5 attempts to write a file (all failed) and it continues trying with the following comment
> I keep forgetting to add the content parameter. Let me fix that.
So something is wrong here. Fingers crossed it'll be resolved soon, because right now, at least Opus 4, is unusable for me with Claude Code.
The files it did succeed in creating were high quality.
Basically it seems to be hitting the max output token count (writing out a whole new file in one go), stops the response, and the invalid tool call parameters error is a red herring.
Opus 4 beat all other models. It's good.
If a model is really that much smarter, shouldn't it lead to better first-attempt performance? It still "thinks" beforehand, right?
There's some interesting takeaways we learned here after the first round: https://www.tinybird.co/blog-posts/we-graded-19-llms-on-sql-...
I wonder how much the results would change with a more agentic flow (e.g. allow it to see an error or select * from the_table first).
sonnet seems particularly good at in-session learning (e.g. correcting it's own mistakes based on a linter).
Is there anything to read into needing twice the "Avg Attempts", or is this column relatively uninteresting in the overall context of the bench?
In practice, the 1M context of Gemini 2.5 isn't that much of a differentiator because larger context has diminishing returns on adherence to later tokens.
I think it also crushes most of the benchmarks for long context performance. I believe on MRCR (multi round coreference resolution) it beats pretty much any other model's performance at 128k at 1M tokens (o3 may have changed this).
A good deep dive on the context scaling topic in general https://youtu.be/NHMJ9mqKeMQ
That said I have noticed that if I try to give it additional threads to compare and contrast once it hits around the 300-500k tokens it starts to hallucinate more and forget things more.
Other tools may drop some prior context, or use RAG to help but they don't force you to start a new chat without warning.
(same as sonnet 3.7 with the beta header)
https://github.com/NVIDIA/RULER
I don't want to see a "summary" of the model's reasoning!
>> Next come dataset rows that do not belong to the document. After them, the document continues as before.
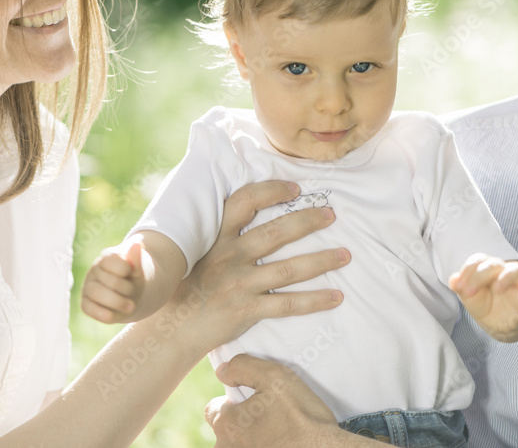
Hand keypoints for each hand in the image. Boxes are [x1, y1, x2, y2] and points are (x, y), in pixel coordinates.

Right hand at [81, 240, 146, 323]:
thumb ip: (137, 259)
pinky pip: (88, 308)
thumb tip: (138, 243)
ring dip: (117, 302)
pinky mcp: (85, 303)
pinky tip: (112, 317)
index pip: (112, 260)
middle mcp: (94, 271)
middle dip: (125, 288)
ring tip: (131, 306)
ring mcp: (88, 287)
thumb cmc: (133, 281)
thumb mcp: (138, 271)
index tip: (131, 272)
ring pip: (97, 293)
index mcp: (107, 257)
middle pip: (109, 280)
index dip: (126, 269)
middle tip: (133, 292)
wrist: (130, 298)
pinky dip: (100, 312)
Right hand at [157, 181, 351, 354]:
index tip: (295, 188)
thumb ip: (224, 232)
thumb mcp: (199, 250)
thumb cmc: (190, 285)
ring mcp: (239, 285)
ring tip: (345, 255)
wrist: (171, 328)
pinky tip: (336, 297)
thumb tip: (254, 209)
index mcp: (216, 237)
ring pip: (288, 270)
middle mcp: (229, 257)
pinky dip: (314, 300)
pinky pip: (287, 305)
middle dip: (307, 221)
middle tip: (331, 215)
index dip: (271, 191)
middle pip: (275, 233)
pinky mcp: (246, 311)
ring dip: (321, 261)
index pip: (243, 202)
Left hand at [206, 354, 366, 446]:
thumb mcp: (274, 376)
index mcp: (227, 425)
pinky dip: (264, 446)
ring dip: (253, 437)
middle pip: (226, 429)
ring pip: (239, 444)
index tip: (255, 400)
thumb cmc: (302, 415)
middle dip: (242, 421)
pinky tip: (281, 441)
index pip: (213, 408)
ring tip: (278, 430)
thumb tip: (222, 371)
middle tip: (270, 415)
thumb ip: (242, 367)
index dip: (233, 400)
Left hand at [449, 254, 517, 341]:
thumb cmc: (487, 303)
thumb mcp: (472, 297)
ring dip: (505, 278)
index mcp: (486, 268)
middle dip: (478, 277)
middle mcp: (501, 270)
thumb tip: (452, 280)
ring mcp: (517, 281)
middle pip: (492, 265)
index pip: (477, 261)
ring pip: (513, 271)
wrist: (506, 321)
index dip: (467, 271)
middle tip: (467, 291)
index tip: (458, 287)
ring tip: (497, 288)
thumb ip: (462, 288)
If I want to make sure the model's reasoning is accurate and that I can trust its output, I need to see the actual reasoning. It greatly annoys me that OpenAI and now Anthropic are moving towards a system of hiding the models thinking process, charging users for tokens they cannot see, and providing "summaries" that make it impossible to tell what's actually going on.
So in a lot of regards the 'thinking' is mostly marketing.
- "Think before you speak: Training Language Models With Pause Tokens" - https://arxiv.org/abs/2310.02226
- "Let's Think Dot by Dot: Hidden Computation in Transformer Language Models" - https://arxiv.org/abs/2404.15758
- "Do LLMs Really Think Step-by-step In Implicit Reasoning?" - https://arxiv.org/abs/2411.15862
- Video by bycloud as an overview -> https://www.youtube.com/watch?v=Dk36u4NGeSU
So, to anyone more knowledgeable than the proprietor of that channel: can you outline why it's possible to replace thinking tokens with garbage without a decline in output quality?
edit: Section J of the first paper seems to offer some succint explanations.
My take is that this is a user experience improvement, given how little people actually goes on to read the thinking process.
What kind of work do use LLMs for? For the semi technical “find flaws in my argument” thing, I find it generally better at not making common or expected fallacies or assumptions.